_PROVIDED RECORDS_:

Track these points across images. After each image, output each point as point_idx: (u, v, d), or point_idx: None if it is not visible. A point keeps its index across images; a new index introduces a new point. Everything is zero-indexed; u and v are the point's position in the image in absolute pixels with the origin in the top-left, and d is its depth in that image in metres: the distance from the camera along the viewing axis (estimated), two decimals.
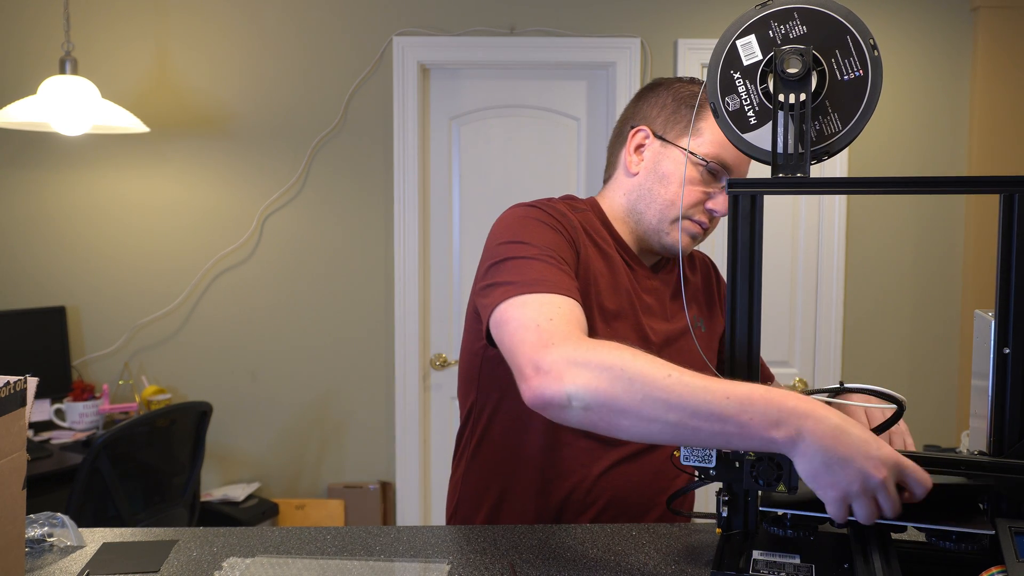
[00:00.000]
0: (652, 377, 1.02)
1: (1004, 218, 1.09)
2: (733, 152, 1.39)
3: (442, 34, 3.49)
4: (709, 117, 1.41)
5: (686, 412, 1.00)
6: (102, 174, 3.51)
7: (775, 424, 0.98)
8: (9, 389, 0.99)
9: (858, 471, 0.95)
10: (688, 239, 1.44)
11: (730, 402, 0.99)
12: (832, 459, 0.95)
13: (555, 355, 1.07)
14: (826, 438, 0.96)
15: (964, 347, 3.58)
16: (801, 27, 1.11)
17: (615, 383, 1.03)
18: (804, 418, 0.97)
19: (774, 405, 0.98)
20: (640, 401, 1.01)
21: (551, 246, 1.28)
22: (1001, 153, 3.50)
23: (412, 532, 1.30)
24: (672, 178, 1.42)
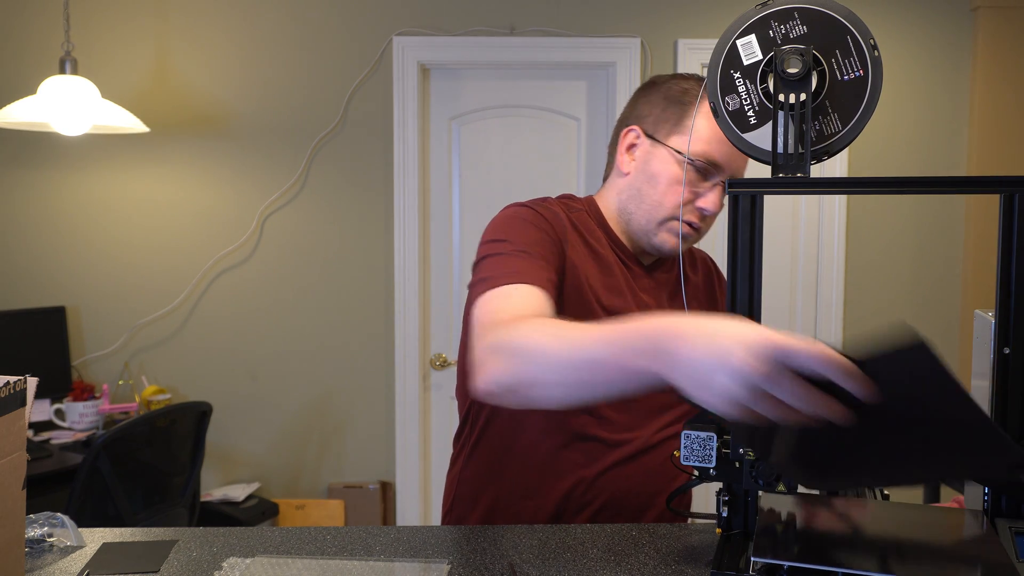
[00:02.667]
0: (543, 347, 1.03)
1: (1004, 218, 1.09)
2: (723, 150, 1.37)
3: (442, 34, 3.49)
4: (699, 114, 1.39)
5: (576, 367, 1.00)
6: (102, 174, 3.51)
7: (647, 355, 0.93)
8: (9, 389, 0.99)
9: (731, 375, 0.83)
10: (678, 239, 1.42)
11: (605, 345, 0.97)
12: (706, 371, 0.86)
13: (482, 347, 1.10)
14: (696, 352, 0.87)
15: (964, 347, 3.58)
16: (801, 27, 1.11)
17: (518, 363, 1.05)
18: (673, 339, 0.90)
19: (642, 336, 0.94)
20: (541, 373, 1.03)
21: (530, 242, 1.30)
22: (1001, 153, 3.50)
23: (412, 532, 1.30)
24: (660, 178, 1.40)
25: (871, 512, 1.20)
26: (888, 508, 1.22)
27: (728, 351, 0.84)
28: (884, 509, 1.21)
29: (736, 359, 0.83)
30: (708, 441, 1.12)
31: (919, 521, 1.19)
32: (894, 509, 1.21)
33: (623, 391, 0.99)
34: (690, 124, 1.39)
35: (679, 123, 1.40)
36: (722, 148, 1.37)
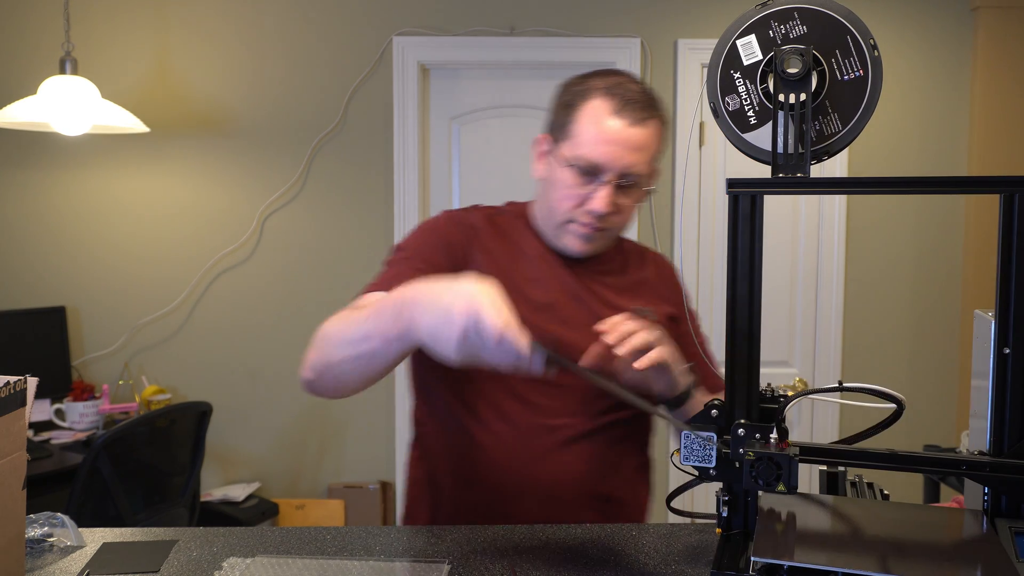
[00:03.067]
0: (334, 331, 1.20)
1: (1004, 218, 1.09)
2: (605, 151, 1.36)
3: (442, 34, 3.49)
4: (584, 115, 1.39)
5: (354, 344, 1.16)
6: (102, 174, 3.51)
7: (396, 319, 1.10)
8: (9, 389, 0.99)
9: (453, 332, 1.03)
10: (580, 241, 1.43)
11: (370, 320, 1.14)
12: (436, 331, 1.05)
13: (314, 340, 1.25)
14: (427, 316, 1.06)
15: (964, 347, 3.58)
16: (801, 27, 1.11)
17: (319, 349, 1.21)
18: (411, 306, 1.08)
19: (392, 305, 1.12)
20: (330, 353, 1.19)
21: (422, 248, 1.41)
22: (1001, 153, 3.50)
23: (412, 532, 1.30)
24: (555, 183, 1.42)
25: (871, 512, 1.21)
26: (888, 508, 1.22)
27: (449, 314, 1.03)
28: (884, 509, 1.22)
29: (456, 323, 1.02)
30: (708, 441, 1.12)
31: (919, 521, 1.19)
32: (894, 509, 1.21)
33: (393, 357, 1.15)
34: (574, 127, 1.39)
35: (566, 128, 1.41)
36: (604, 148, 1.36)
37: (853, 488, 1.28)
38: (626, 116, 1.36)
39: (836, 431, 3.63)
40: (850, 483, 1.29)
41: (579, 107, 1.40)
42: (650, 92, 1.42)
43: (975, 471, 1.11)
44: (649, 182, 1.44)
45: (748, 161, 1.17)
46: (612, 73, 1.44)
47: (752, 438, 1.11)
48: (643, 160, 1.39)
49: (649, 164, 1.41)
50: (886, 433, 1.16)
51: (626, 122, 1.36)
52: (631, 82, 1.42)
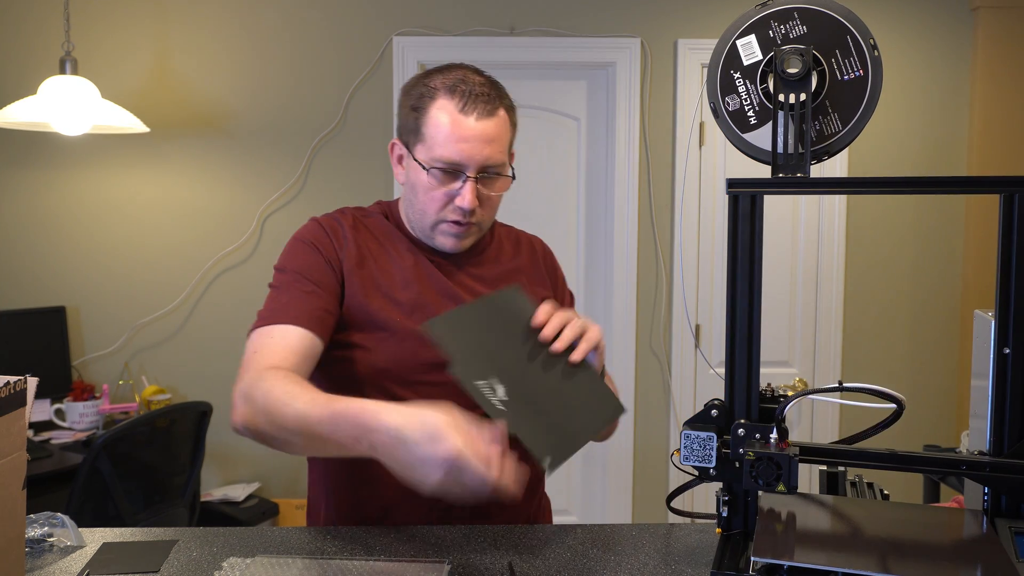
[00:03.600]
0: (278, 411, 1.18)
1: (1004, 218, 1.09)
2: (460, 147, 1.37)
3: (442, 34, 3.49)
4: (432, 117, 1.39)
5: (304, 435, 1.17)
6: (102, 174, 3.51)
7: (356, 440, 1.10)
8: (9, 389, 0.99)
9: (423, 475, 1.03)
10: (452, 239, 1.43)
11: (324, 425, 1.13)
12: (402, 466, 1.06)
13: (238, 389, 1.25)
14: (389, 448, 1.06)
15: (964, 347, 3.58)
16: (801, 27, 1.11)
17: (258, 416, 1.21)
18: (371, 432, 1.08)
19: (351, 422, 1.10)
20: (276, 430, 1.19)
21: (303, 269, 1.41)
22: (1001, 153, 3.50)
23: (412, 532, 1.30)
24: (418, 187, 1.42)
25: (871, 512, 1.21)
26: (888, 508, 1.22)
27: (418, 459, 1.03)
28: (884, 509, 1.22)
29: (424, 468, 1.03)
30: (708, 441, 1.12)
31: (919, 521, 1.19)
32: (894, 509, 1.21)
33: (346, 455, 1.14)
34: (427, 131, 1.39)
35: (418, 131, 1.41)
36: (459, 146, 1.37)
37: (853, 488, 1.28)
38: (474, 110, 1.37)
39: (836, 431, 3.63)
40: (850, 483, 1.29)
41: (426, 109, 1.40)
42: (492, 81, 1.43)
43: (975, 471, 1.11)
44: (508, 170, 1.45)
45: (748, 161, 1.17)
46: (453, 68, 1.43)
47: (752, 438, 1.11)
48: (498, 150, 1.40)
49: (505, 153, 1.42)
50: (886, 433, 1.16)
51: (475, 116, 1.37)
52: (473, 74, 1.42)
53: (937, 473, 1.19)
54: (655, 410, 3.62)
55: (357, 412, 1.10)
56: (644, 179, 3.56)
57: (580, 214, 3.63)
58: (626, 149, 3.52)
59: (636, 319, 3.58)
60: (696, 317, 3.64)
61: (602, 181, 3.61)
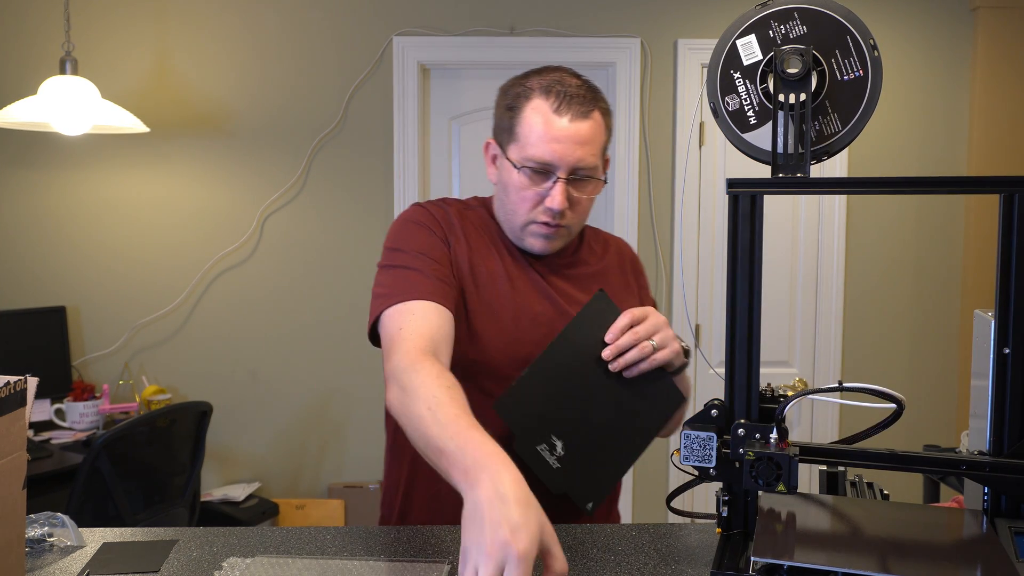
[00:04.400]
0: (415, 408, 1.18)
1: (1004, 218, 1.09)
2: (552, 148, 1.38)
3: (442, 34, 3.49)
4: (527, 116, 1.40)
5: (427, 441, 1.15)
6: (102, 174, 3.51)
7: (465, 471, 1.06)
8: (9, 389, 0.99)
9: (498, 537, 0.95)
10: (542, 241, 1.44)
11: (449, 443, 1.11)
12: (482, 517, 0.98)
13: (390, 368, 1.27)
14: (487, 496, 1.00)
15: (964, 347, 3.58)
16: (801, 27, 1.11)
17: (401, 404, 1.22)
18: (483, 471, 1.03)
19: (471, 455, 1.07)
20: (407, 423, 1.20)
21: (423, 249, 1.40)
22: (1001, 153, 3.50)
23: (412, 532, 1.30)
24: (509, 187, 1.43)
25: (871, 512, 1.21)
26: (888, 508, 1.22)
27: (509, 523, 0.96)
28: (884, 509, 1.22)
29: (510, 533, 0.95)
30: (708, 441, 1.12)
31: (919, 521, 1.19)
32: (894, 509, 1.21)
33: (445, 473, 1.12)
34: (521, 131, 1.41)
35: (512, 130, 1.43)
36: (551, 146, 1.38)
37: (853, 488, 1.28)
38: (568, 112, 1.38)
39: (836, 431, 3.63)
40: (850, 483, 1.29)
41: (521, 109, 1.41)
42: (589, 84, 1.44)
43: (975, 471, 1.11)
44: (601, 173, 1.45)
45: (748, 161, 1.17)
46: (550, 70, 1.45)
47: (752, 438, 1.11)
48: (591, 152, 1.40)
49: (598, 156, 1.43)
50: (886, 433, 1.16)
51: (569, 117, 1.38)
52: (570, 76, 1.43)
53: (937, 473, 1.19)
54: None
55: (485, 449, 1.08)
56: (644, 179, 3.56)
57: None
58: (626, 149, 3.52)
59: None
60: (696, 317, 3.64)
61: None
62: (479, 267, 1.44)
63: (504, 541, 0.94)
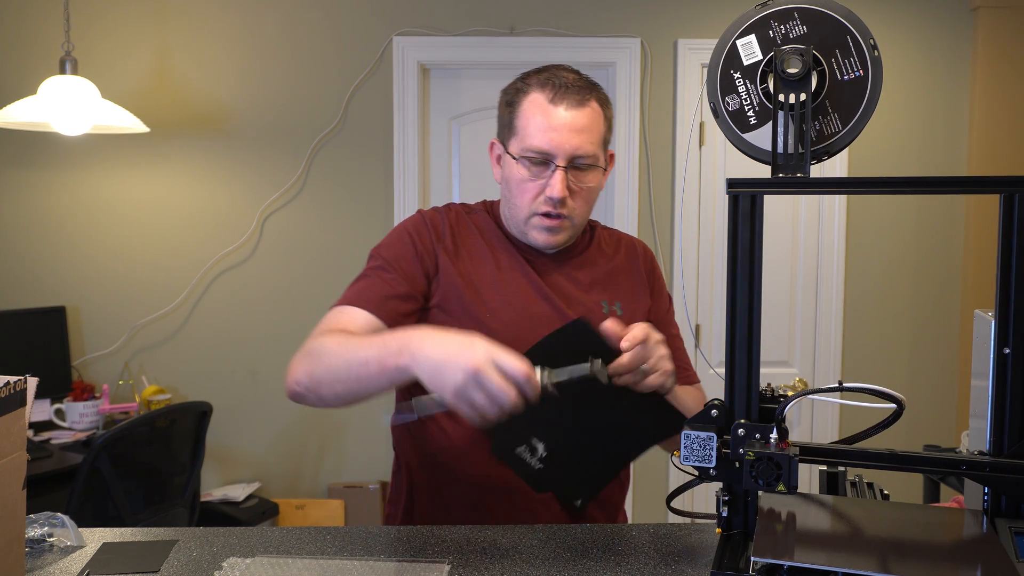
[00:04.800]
0: (330, 350, 1.27)
1: (1004, 218, 1.09)
2: (548, 136, 1.39)
3: (442, 34, 3.49)
4: (524, 109, 1.43)
5: (350, 366, 1.23)
6: (102, 174, 3.51)
7: (398, 353, 1.18)
8: (9, 389, 0.99)
9: (456, 367, 1.10)
10: (545, 234, 1.44)
11: (372, 348, 1.22)
12: (437, 365, 1.12)
13: (296, 355, 1.33)
14: (428, 349, 1.14)
15: (964, 347, 3.58)
16: (801, 27, 1.11)
17: (312, 363, 1.28)
18: (415, 342, 1.16)
19: (397, 340, 1.20)
20: (325, 372, 1.26)
21: (392, 258, 1.46)
22: (1001, 153, 3.50)
23: (412, 532, 1.30)
24: (512, 182, 1.46)
25: (871, 512, 1.21)
26: (888, 508, 1.22)
27: (460, 353, 1.11)
28: (884, 509, 1.22)
29: (460, 358, 1.10)
30: (708, 441, 1.12)
31: (919, 521, 1.19)
32: (894, 509, 1.21)
33: (387, 385, 1.23)
34: (519, 123, 1.43)
35: (512, 125, 1.45)
36: (548, 135, 1.39)
37: (853, 488, 1.28)
38: (564, 101, 1.40)
39: (836, 431, 3.63)
40: (850, 483, 1.29)
41: (519, 103, 1.44)
42: (585, 77, 1.46)
43: (975, 471, 1.11)
44: (602, 163, 1.46)
45: (748, 161, 1.17)
46: (548, 67, 1.48)
47: (752, 438, 1.11)
48: (589, 141, 1.41)
49: (596, 144, 1.43)
50: (886, 433, 1.16)
51: (564, 106, 1.40)
52: (565, 71, 1.46)
53: (937, 473, 1.19)
54: None
55: (408, 332, 1.20)
56: (644, 179, 3.56)
57: None
58: (626, 149, 3.52)
59: None
60: (696, 317, 3.64)
61: None
62: (471, 268, 1.46)
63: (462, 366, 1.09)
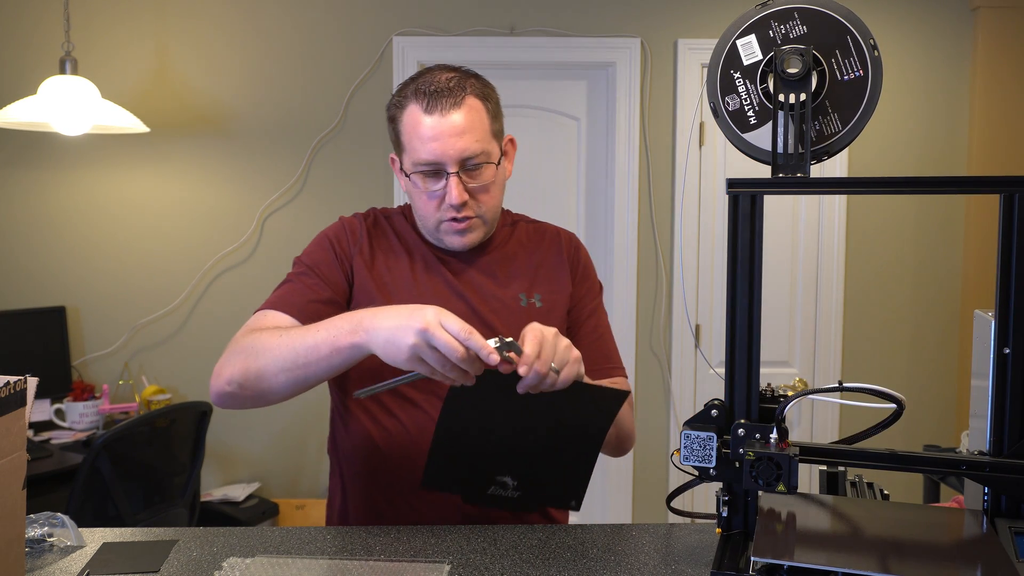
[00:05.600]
0: (268, 343, 1.27)
1: (1004, 218, 1.09)
2: (431, 146, 1.38)
3: (442, 34, 3.49)
4: (405, 125, 1.42)
5: (296, 353, 1.24)
6: (102, 174, 3.51)
7: (351, 332, 1.20)
8: (9, 389, 0.99)
9: (406, 329, 1.13)
10: (458, 237, 1.45)
11: (320, 333, 1.23)
12: (388, 332, 1.15)
13: (221, 359, 1.33)
14: (380, 321, 1.17)
15: (964, 347, 3.58)
16: (801, 27, 1.11)
17: (248, 359, 1.28)
18: (367, 319, 1.19)
19: (347, 321, 1.22)
20: (265, 364, 1.26)
21: (313, 264, 1.48)
22: (1001, 153, 3.50)
23: (412, 532, 1.30)
24: (412, 195, 1.46)
25: (871, 512, 1.21)
26: (888, 508, 1.22)
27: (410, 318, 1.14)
28: (884, 509, 1.22)
29: (408, 322, 1.13)
30: (708, 441, 1.12)
31: (919, 521, 1.19)
32: (894, 509, 1.21)
33: (337, 367, 1.24)
34: (404, 139, 1.43)
35: (399, 141, 1.46)
36: (430, 145, 1.39)
37: (853, 488, 1.28)
38: (438, 108, 1.39)
39: (836, 431, 3.63)
40: (850, 483, 1.29)
41: (400, 119, 1.44)
42: (463, 74, 1.44)
43: (975, 471, 1.11)
44: (495, 157, 1.44)
45: (748, 161, 1.17)
46: (423, 72, 1.47)
47: (752, 438, 1.11)
48: (474, 140, 1.40)
49: (483, 140, 1.42)
50: (886, 433, 1.16)
51: (439, 113, 1.39)
52: (439, 72, 1.44)
53: (937, 473, 1.19)
54: (655, 410, 3.62)
55: (360, 312, 1.22)
56: (644, 179, 3.56)
57: (580, 214, 3.63)
58: (626, 149, 3.52)
59: (636, 319, 3.58)
60: (696, 317, 3.64)
61: (602, 181, 3.61)
62: (384, 272, 1.47)
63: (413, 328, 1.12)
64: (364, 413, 1.46)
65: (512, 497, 1.32)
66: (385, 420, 1.45)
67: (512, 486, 1.32)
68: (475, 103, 1.42)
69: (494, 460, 1.31)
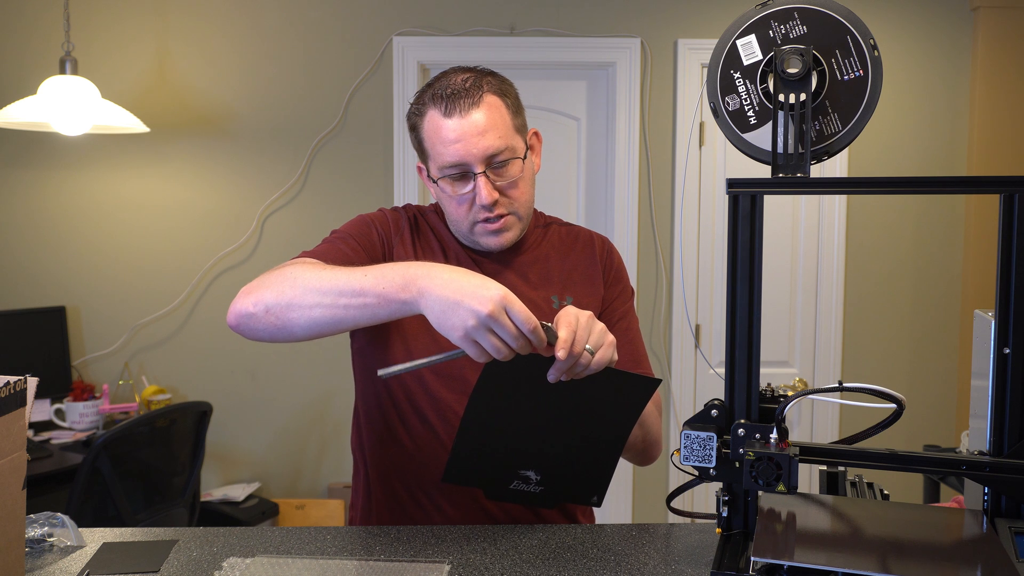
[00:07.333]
0: (311, 275, 1.22)
1: (1004, 218, 1.09)
2: (455, 148, 1.38)
3: (442, 34, 3.49)
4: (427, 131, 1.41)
5: (335, 293, 1.19)
6: (102, 174, 3.51)
7: (402, 288, 1.14)
8: (9, 389, 0.99)
9: (468, 309, 1.07)
10: (492, 237, 1.44)
11: (368, 278, 1.18)
12: (447, 304, 1.09)
13: (253, 282, 1.27)
14: (439, 287, 1.11)
15: (964, 347, 3.58)
16: (801, 27, 1.11)
17: (284, 285, 1.22)
18: (422, 278, 1.13)
19: (400, 273, 1.16)
20: (302, 294, 1.20)
21: (352, 232, 1.46)
22: (1001, 153, 3.50)
23: (412, 532, 1.30)
24: (443, 200, 1.46)
25: (871, 512, 1.21)
26: (888, 508, 1.22)
27: (468, 293, 1.09)
28: (884, 509, 1.22)
29: (474, 300, 1.08)
30: (708, 441, 1.12)
31: (919, 521, 1.19)
32: (894, 509, 1.21)
33: (380, 318, 1.18)
34: (427, 146, 1.43)
35: (422, 148, 1.45)
36: (453, 147, 1.38)
37: (853, 488, 1.28)
38: (457, 110, 1.38)
39: (836, 431, 3.64)
40: (850, 483, 1.29)
41: (421, 126, 1.43)
42: (479, 73, 1.43)
43: (975, 471, 1.11)
44: (520, 151, 1.44)
45: (748, 161, 1.17)
46: (439, 76, 1.45)
47: (752, 438, 1.11)
48: (497, 137, 1.39)
49: (506, 136, 1.41)
50: (886, 433, 1.16)
51: (459, 115, 1.38)
52: (455, 74, 1.43)
53: (937, 473, 1.19)
54: None
55: (408, 265, 1.17)
56: (644, 179, 3.56)
57: (580, 214, 3.63)
58: (626, 149, 3.53)
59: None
60: (696, 317, 3.64)
61: (602, 181, 3.61)
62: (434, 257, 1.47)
63: (475, 311, 1.07)
64: (393, 409, 1.45)
65: (535, 492, 1.32)
66: (411, 417, 1.44)
67: (535, 480, 1.31)
68: (494, 100, 1.41)
69: (518, 453, 1.30)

_TASK ITEM_: Within the listing above, write out the stretch from the line with "36: (722, 148, 1.37)" through the line with "52: (631, 82, 1.42)" exactly. Any pictures are to be left out.

_SOLVED EXERCISE_:
36: (722, 148, 1.37)
[00:03.067]
0: (334, 331, 1.20)
1: (1004, 218, 1.09)
2: (605, 151, 1.36)
3: (442, 34, 3.49)
4: (584, 115, 1.39)
5: (354, 344, 1.16)
6: (102, 174, 3.51)
7: (396, 319, 1.10)
8: (9, 389, 0.99)
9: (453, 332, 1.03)
10: (580, 241, 1.43)
11: (370, 320, 1.14)
12: (436, 331, 1.05)
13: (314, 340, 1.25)
14: (427, 316, 1.06)
15: (964, 347, 3.58)
16: (801, 27, 1.11)
17: (319, 349, 1.21)
18: (411, 306, 1.08)
19: (392, 305, 1.12)
20: (330, 353, 1.19)
21: (422, 248, 1.41)
22: (1001, 153, 3.50)
23: (412, 532, 1.30)
24: (555, 183, 1.42)
25: (871, 512, 1.21)
26: (888, 508, 1.22)
27: (449, 314, 1.03)
28: (884, 509, 1.22)
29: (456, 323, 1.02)
30: (708, 441, 1.12)
31: (919, 521, 1.19)
32: (894, 509, 1.21)
33: (393, 357, 1.15)
34: (574, 127, 1.39)
35: (566, 128, 1.41)
36: (604, 148, 1.36)
37: (853, 488, 1.28)
38: (626, 116, 1.36)
39: (836, 431, 3.63)
40: (850, 483, 1.29)
41: (579, 107, 1.40)
42: (650, 92, 1.42)
43: (975, 471, 1.11)
44: (649, 182, 1.44)
45: (748, 161, 1.17)
46: (612, 73, 1.44)
47: (752, 438, 1.11)
48: (643, 160, 1.39)
49: (649, 164, 1.41)
50: (886, 433, 1.16)
51: (626, 122, 1.36)
52: (631, 82, 1.42)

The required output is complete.